I'm busy scanning the next volume of Alec, that being Three Piece Suit though it will have a different title, which presently escapes my memory, for Ca et La in France, to come out later in the year. And I've sent the next volume of Bacchus to Italy, also to appear before the end of the year. Watch for more info via the links in the sidebar. I also have a dozen pages in this year's offering from DeeVee, I think out in June.

Where I'll be: San Diego Comic Con in July at the Topshelf booth, Melbourne Writers' festival around end Aug/ begin Sept, days still to be arranged.

What I'm working on and where I'm up to: The Amazing Remarkable Mr Leotard. I'm working on page 60, which makes me exactly halfway through the project.

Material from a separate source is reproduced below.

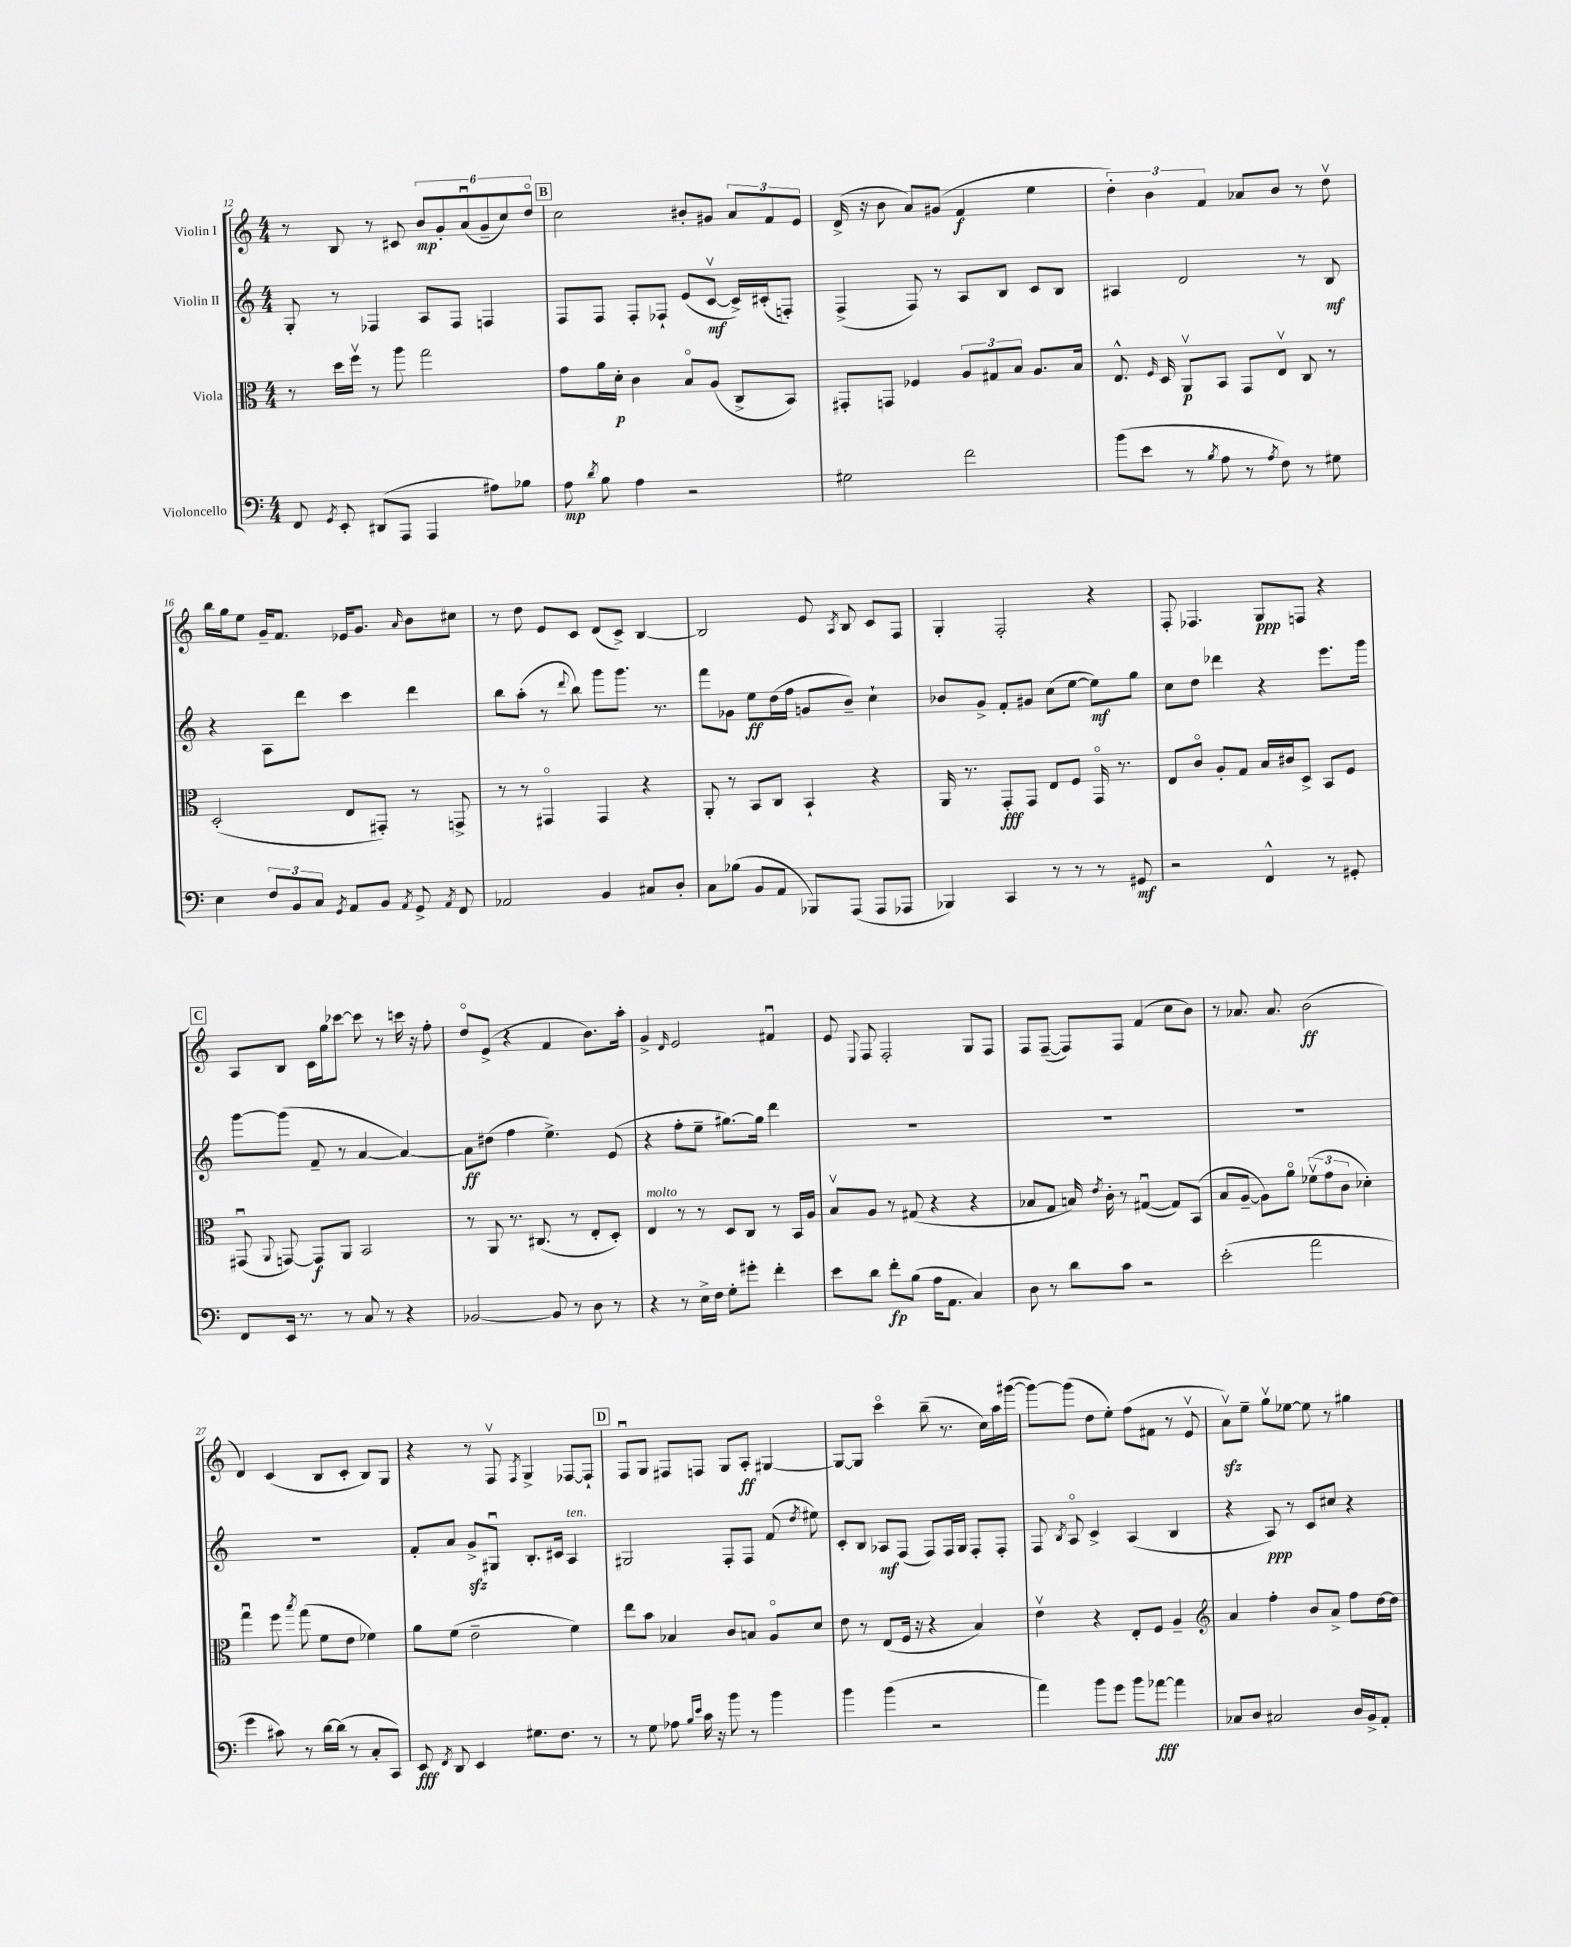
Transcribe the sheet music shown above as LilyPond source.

Other news. Michael Evans sent me a couple of links from the Weekend Australian and the BBC:
Inked world of dark genius
A new graphic novel is being hailed as a landmark, writes Geordie Williamson
March 03, 2007
"WHEN Matt Coyle made the lonely decision in the early 1990s to abandon his degree and become a graphic novelist, he was already a rare bird: the only artist based in the staid sandstone environs of St Paul's College at the University of Sydney, a traditional haunt of future lawyers, bankers and politicians."
In spite of living in the same country and having both been published by Kitchen Sink Press, I haven't come across Matt or his work. I'll have something to say when I get a hold of a copy of his Worry Doll. (somebody will now email me and say 'you idiot, that's the quiet bloke that always sat at the end of our table at Gilhooly's.')

And apparently the BBC is doing some kind of deal with YOUTUBE. This could only possibly be of interest to my pal Evans, who can never get enough Dr Who.